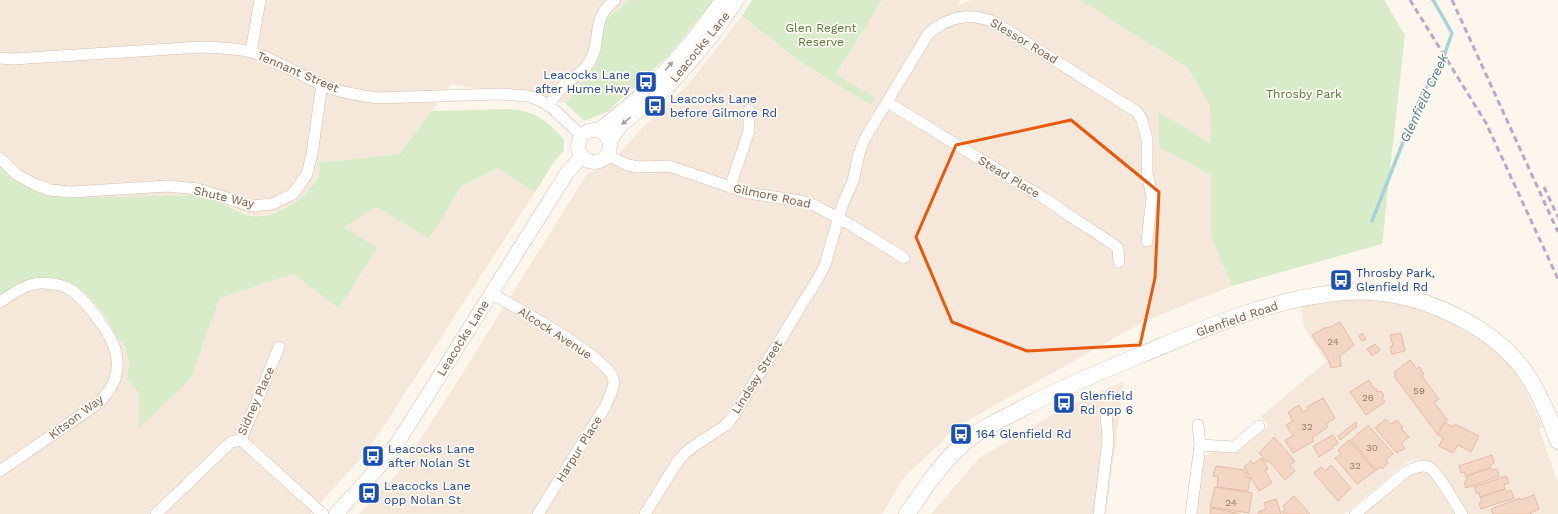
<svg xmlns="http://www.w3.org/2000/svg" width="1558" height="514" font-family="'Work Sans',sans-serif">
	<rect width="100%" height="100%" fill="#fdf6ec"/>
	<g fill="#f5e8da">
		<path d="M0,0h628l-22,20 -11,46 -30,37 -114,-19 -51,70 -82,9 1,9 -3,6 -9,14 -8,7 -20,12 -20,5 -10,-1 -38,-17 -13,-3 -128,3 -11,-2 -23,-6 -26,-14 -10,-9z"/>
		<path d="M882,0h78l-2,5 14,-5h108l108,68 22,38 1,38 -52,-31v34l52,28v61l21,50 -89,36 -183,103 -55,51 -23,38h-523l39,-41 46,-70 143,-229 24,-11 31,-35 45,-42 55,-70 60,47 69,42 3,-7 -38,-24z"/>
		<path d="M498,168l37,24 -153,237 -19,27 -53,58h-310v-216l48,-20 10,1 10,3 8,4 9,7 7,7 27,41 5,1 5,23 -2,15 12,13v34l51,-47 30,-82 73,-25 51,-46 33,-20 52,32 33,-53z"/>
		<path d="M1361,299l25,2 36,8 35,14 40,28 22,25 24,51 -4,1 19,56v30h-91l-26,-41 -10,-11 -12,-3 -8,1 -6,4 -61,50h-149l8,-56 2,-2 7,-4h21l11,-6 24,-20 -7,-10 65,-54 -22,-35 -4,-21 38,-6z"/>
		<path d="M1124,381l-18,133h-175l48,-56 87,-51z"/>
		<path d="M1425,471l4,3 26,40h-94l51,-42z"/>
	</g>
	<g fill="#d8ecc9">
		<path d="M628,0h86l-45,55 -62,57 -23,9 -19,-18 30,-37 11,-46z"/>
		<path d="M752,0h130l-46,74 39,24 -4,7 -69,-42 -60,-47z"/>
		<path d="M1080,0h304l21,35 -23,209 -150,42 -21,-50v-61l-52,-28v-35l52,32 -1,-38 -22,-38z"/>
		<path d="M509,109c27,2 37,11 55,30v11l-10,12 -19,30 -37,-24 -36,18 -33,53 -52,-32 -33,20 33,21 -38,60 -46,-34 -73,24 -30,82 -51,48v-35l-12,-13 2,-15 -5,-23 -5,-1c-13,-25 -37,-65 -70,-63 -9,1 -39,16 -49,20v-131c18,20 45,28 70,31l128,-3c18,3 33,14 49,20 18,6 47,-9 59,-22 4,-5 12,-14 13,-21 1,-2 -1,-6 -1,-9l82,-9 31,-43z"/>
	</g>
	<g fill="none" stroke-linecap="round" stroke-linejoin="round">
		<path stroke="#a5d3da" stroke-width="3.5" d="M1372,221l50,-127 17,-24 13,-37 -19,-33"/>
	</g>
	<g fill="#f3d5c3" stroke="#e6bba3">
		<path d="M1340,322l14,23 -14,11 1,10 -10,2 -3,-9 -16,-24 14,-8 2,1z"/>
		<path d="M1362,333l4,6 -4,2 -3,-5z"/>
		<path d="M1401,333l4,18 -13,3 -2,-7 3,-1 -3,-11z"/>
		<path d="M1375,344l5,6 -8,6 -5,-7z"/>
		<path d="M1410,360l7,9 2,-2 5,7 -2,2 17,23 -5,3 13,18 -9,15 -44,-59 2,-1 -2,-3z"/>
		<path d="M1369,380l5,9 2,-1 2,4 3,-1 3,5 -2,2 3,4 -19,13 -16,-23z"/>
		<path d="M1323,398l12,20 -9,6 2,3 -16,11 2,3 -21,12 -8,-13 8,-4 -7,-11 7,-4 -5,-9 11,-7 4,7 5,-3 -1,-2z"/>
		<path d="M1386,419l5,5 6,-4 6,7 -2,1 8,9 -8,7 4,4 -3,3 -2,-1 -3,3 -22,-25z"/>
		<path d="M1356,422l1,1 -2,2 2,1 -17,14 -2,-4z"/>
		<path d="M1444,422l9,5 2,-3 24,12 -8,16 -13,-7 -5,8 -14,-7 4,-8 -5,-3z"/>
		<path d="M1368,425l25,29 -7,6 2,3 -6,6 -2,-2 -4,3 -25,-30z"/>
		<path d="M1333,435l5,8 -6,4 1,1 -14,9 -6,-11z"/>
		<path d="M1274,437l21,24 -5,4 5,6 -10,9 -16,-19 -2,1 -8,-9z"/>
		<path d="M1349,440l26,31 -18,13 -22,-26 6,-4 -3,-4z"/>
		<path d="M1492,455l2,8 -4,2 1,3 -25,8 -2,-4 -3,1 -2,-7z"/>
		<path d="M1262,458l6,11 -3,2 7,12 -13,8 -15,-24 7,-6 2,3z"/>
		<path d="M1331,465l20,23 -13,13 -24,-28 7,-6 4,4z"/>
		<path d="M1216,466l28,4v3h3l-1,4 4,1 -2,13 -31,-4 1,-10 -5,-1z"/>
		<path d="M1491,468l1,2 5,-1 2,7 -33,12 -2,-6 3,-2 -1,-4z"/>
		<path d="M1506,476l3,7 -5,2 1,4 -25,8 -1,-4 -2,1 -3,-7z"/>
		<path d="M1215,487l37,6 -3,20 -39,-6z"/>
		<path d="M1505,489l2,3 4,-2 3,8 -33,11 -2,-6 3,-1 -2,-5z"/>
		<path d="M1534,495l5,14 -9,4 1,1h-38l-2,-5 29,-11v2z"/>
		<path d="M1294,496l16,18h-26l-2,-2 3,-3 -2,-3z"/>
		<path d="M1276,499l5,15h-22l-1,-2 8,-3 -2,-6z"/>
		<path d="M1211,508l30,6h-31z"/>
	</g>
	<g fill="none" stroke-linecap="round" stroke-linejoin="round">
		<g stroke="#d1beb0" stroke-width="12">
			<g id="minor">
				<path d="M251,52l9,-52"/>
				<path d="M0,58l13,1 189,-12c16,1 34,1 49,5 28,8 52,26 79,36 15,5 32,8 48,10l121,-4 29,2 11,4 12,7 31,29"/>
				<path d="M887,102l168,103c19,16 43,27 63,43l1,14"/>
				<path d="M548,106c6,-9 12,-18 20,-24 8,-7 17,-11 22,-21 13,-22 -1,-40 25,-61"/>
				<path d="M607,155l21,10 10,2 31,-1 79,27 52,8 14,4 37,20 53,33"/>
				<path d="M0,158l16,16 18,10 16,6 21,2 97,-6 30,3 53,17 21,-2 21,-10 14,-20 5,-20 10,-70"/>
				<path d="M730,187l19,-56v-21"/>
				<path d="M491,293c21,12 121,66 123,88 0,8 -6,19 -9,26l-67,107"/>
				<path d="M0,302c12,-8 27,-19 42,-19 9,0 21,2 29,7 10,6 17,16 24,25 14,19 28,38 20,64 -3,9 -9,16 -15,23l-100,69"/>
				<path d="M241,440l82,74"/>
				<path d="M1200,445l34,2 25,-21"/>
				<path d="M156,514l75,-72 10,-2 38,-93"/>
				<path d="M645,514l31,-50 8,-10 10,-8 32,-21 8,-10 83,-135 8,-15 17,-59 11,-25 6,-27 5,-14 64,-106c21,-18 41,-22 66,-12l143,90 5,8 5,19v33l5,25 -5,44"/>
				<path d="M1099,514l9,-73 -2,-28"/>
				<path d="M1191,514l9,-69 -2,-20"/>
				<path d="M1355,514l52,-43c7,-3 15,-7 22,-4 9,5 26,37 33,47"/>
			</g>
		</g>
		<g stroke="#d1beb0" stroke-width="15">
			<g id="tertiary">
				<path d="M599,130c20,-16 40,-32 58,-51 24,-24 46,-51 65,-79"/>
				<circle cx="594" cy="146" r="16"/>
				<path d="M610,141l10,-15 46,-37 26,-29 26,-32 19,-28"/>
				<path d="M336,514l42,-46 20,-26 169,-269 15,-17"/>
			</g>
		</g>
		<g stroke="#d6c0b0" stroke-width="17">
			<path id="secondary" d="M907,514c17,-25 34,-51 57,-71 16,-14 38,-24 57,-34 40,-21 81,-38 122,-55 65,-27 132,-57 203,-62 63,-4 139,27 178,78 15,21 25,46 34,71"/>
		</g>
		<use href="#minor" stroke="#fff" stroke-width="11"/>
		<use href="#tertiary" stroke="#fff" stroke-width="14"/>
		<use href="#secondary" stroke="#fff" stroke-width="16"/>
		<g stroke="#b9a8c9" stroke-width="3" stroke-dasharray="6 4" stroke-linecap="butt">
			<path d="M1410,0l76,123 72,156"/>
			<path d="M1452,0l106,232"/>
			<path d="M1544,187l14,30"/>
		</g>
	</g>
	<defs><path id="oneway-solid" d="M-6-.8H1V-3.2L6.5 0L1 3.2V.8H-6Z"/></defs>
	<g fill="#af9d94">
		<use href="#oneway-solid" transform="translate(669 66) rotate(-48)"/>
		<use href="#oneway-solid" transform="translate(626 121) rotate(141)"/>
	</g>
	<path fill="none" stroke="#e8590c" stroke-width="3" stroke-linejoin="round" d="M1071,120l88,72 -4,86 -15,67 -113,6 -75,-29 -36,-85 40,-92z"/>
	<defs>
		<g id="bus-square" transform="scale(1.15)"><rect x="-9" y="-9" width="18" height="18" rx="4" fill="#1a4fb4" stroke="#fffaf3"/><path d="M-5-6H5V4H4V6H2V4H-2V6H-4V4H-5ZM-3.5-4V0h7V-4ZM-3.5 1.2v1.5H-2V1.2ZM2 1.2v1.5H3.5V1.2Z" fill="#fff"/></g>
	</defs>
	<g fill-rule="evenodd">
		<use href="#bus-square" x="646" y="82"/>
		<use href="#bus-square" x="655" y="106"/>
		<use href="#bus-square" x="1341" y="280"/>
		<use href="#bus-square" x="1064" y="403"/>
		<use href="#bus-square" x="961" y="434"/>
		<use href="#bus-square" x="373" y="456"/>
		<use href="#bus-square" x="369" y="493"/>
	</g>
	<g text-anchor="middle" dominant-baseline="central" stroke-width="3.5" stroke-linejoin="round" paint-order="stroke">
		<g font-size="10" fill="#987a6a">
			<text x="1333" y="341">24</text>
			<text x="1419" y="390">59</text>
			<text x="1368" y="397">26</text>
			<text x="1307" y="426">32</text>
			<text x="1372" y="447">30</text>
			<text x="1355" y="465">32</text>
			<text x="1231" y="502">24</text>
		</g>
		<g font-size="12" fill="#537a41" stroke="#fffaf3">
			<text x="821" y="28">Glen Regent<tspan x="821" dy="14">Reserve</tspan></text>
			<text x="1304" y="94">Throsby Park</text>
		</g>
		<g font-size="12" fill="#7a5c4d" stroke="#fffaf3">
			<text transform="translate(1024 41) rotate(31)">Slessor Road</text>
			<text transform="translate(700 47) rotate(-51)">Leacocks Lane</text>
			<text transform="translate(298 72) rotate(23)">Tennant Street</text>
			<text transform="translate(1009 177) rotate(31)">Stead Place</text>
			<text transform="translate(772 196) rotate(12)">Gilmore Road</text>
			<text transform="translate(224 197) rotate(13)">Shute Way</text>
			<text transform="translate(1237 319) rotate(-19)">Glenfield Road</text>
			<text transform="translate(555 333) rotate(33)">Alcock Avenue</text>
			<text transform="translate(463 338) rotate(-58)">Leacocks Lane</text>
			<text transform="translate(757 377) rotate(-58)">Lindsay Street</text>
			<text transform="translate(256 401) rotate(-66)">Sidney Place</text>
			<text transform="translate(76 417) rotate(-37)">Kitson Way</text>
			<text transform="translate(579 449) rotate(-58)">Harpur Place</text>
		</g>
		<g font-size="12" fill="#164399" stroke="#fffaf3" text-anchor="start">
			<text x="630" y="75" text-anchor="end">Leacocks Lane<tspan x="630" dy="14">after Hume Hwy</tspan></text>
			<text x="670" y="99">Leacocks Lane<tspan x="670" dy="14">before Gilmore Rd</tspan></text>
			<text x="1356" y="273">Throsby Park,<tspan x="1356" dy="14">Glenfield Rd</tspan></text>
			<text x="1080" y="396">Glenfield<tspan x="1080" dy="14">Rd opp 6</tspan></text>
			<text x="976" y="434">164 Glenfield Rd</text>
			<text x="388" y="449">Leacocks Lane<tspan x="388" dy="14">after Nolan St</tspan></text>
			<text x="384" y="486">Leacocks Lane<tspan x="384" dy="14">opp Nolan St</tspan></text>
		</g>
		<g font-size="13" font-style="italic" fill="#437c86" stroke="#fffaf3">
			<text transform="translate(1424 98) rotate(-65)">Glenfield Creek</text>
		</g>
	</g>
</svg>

******************************

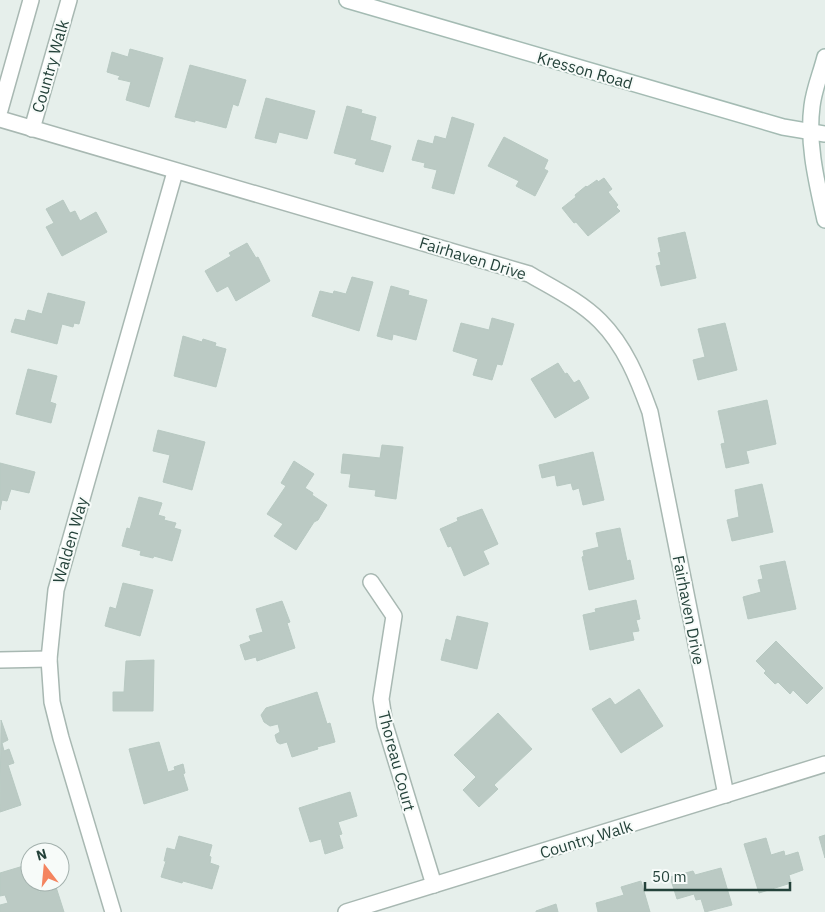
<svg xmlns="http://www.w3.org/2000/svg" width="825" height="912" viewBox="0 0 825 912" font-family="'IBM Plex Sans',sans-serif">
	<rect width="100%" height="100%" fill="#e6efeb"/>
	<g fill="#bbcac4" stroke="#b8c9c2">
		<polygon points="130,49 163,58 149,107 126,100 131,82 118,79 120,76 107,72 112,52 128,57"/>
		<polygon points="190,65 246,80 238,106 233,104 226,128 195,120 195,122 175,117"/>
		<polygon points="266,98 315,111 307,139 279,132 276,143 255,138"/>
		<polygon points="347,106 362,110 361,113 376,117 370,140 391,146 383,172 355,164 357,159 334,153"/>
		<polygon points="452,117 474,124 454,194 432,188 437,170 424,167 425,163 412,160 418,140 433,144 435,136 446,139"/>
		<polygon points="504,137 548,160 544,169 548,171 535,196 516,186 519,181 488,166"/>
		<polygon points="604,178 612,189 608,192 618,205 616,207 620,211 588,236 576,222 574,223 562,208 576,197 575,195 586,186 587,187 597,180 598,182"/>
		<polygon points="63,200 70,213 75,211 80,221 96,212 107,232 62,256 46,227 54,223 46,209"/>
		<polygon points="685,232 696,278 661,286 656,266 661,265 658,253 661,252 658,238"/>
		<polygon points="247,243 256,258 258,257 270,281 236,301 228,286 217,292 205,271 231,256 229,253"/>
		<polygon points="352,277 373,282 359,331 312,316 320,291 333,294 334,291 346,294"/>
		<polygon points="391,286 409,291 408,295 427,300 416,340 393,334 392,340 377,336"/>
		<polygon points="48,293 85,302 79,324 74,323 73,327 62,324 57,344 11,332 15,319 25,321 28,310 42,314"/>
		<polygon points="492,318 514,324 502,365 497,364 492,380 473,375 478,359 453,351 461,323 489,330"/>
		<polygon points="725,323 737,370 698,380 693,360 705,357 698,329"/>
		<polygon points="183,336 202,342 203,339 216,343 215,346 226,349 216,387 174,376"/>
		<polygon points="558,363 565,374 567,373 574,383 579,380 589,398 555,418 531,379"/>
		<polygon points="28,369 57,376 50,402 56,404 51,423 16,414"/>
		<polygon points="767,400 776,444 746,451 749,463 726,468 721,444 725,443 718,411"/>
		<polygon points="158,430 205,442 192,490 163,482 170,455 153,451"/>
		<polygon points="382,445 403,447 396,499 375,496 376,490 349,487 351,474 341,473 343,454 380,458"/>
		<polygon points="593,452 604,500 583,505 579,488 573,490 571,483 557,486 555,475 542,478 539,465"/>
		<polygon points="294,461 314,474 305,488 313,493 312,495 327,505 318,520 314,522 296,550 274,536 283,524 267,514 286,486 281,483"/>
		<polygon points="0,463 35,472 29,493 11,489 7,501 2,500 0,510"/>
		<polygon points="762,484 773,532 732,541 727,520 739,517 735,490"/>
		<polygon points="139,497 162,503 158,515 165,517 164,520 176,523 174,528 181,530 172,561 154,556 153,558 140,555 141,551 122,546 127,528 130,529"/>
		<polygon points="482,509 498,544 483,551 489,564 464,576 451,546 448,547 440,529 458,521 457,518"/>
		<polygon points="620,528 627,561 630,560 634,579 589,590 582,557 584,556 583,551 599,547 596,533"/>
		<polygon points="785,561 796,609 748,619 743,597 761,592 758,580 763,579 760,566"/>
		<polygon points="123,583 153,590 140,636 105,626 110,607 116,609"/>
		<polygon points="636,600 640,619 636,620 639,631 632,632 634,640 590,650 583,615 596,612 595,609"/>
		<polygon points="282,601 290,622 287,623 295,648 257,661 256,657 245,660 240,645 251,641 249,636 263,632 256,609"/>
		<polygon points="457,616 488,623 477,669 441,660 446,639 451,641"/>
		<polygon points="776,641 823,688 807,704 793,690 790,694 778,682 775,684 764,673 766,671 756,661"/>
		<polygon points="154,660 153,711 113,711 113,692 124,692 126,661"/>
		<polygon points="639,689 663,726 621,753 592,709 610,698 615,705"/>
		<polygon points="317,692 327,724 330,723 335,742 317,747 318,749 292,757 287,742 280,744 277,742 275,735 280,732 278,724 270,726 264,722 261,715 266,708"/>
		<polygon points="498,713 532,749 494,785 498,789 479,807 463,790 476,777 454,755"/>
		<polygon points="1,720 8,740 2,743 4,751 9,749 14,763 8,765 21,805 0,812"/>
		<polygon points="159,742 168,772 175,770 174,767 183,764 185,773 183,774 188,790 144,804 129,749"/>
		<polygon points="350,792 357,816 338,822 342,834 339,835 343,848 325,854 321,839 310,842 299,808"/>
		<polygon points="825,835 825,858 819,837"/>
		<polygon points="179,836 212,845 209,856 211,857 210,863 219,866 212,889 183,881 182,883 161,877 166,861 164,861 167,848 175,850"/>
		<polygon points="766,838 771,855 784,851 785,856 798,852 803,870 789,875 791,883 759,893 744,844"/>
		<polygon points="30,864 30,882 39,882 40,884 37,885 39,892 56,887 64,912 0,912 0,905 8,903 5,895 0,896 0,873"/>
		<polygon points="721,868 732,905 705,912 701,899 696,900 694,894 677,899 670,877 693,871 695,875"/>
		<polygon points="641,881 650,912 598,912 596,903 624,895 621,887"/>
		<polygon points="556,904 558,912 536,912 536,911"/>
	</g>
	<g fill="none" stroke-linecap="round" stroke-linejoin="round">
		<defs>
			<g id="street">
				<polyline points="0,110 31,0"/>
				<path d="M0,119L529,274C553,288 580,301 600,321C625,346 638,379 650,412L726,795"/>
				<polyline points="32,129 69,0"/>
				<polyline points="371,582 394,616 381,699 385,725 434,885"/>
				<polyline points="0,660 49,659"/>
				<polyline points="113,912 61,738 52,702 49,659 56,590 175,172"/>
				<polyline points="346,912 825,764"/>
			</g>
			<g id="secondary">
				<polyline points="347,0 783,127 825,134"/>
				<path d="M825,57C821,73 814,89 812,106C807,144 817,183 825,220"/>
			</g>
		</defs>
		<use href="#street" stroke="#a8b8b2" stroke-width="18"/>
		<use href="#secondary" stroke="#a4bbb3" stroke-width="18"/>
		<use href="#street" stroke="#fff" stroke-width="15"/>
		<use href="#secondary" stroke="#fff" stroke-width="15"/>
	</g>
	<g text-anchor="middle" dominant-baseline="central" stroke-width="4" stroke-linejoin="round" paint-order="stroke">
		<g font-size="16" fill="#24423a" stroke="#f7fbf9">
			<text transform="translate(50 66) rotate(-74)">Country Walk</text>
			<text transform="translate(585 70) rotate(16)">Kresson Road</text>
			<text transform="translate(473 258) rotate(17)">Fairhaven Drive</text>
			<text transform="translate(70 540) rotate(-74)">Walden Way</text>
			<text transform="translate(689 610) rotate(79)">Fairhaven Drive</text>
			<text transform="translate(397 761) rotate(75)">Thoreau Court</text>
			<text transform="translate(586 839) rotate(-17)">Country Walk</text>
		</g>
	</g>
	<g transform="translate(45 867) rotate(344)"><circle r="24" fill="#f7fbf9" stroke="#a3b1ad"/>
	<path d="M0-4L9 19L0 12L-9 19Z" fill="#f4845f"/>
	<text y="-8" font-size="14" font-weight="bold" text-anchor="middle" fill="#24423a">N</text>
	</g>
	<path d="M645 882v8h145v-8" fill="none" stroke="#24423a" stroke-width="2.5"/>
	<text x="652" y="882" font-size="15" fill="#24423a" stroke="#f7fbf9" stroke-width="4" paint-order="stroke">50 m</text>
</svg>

******************************

Problem. If a line of the entries above includes the word "dominant", count it; then state the total and nothing else.

Output of the task. 2